Divorce is inherently an emotional time. As the financial toll of a legal separation looms overhead, it is easy to overlook the need for a new estate plan. Issues such as child support, custody, and property division can dominate your train of thought, causing you to lose sight of your long-term future.

While your divorce is pending, you are still technically married, meaning, that your spouse may have authority to control your medical care should you become disabled. In the event of your death, your spouse is likely to inherit your property under a prior will or the laws that regulate the distribution of your estate if you do not leave behind a will. If you have previously given your spouse authority under power of attorney, he or she could abuse that power to sell your property or borrow money in your name – possibly leaving you with no recourse.

After a divorce, your ex-spouse is treated as though having died before you and is effectively taken out of the will. However, even though your spouse may not directly inherit from you, he or she may do so indirectly. If you have children who are minors at the time of your death, the court is likely to appoint your ex-spouse as their guardian and conservator. Accordingly, he or she would also have complete access and control to any property left to minor children.
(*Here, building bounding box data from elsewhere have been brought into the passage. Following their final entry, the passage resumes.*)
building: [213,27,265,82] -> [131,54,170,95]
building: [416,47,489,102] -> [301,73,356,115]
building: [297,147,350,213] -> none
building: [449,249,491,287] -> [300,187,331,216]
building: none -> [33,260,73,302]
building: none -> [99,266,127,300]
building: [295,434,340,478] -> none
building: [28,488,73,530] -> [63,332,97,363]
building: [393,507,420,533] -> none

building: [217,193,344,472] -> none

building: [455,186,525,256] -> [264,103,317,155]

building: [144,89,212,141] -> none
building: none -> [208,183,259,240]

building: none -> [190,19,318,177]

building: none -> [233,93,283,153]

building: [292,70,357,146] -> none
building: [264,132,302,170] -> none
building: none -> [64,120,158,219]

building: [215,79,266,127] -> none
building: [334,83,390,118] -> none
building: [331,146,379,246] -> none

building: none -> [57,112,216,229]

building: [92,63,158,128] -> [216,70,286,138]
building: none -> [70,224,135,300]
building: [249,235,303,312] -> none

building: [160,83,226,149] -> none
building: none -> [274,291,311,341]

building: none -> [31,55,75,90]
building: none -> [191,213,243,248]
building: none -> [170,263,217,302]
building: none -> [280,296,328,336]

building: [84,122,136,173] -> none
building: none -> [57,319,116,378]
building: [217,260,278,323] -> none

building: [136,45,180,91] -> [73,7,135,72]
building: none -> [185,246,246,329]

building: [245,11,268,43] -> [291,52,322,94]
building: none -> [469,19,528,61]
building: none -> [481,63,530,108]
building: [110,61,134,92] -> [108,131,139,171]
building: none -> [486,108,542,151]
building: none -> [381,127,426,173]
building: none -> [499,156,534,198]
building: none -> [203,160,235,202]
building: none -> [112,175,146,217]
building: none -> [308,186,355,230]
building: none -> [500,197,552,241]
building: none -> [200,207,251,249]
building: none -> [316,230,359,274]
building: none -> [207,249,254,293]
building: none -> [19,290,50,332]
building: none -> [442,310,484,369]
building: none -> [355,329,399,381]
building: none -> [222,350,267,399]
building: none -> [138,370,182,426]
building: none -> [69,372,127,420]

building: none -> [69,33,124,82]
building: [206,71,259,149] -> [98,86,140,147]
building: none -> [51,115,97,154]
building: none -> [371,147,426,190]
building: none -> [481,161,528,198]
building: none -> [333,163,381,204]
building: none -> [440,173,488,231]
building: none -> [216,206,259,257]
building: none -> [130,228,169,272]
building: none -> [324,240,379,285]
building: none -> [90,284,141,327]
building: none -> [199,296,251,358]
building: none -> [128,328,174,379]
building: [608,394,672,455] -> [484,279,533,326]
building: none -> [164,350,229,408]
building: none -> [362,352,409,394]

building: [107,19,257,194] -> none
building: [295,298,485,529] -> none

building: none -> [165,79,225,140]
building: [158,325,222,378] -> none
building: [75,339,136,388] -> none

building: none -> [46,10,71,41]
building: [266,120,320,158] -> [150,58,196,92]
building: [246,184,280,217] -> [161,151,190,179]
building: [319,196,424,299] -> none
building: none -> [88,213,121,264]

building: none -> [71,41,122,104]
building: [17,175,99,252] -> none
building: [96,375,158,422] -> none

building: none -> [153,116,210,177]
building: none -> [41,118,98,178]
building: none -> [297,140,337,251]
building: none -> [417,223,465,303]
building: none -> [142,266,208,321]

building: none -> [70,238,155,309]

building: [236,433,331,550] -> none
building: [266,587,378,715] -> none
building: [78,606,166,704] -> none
While the law provides some protection for a will or trust, it may not do so for most of your property. Property, such as retirement and investment accounts, goes to beneficiaries designated for those accounts, not in your will. Failing to update these designations after a divorce may mean your ex-spouse will receive your largest assets after your death.

It is imperative to review your estate plan with your attorney during a divorce to avoid this situation. While the process can be overwhelming, do not overlook this critical part of your future. Divorce is a major life change and it may be necessary to revoke prior documents and establish a new plan. A new estate plan will allow you to plan for your future and provide much needed peace of mind.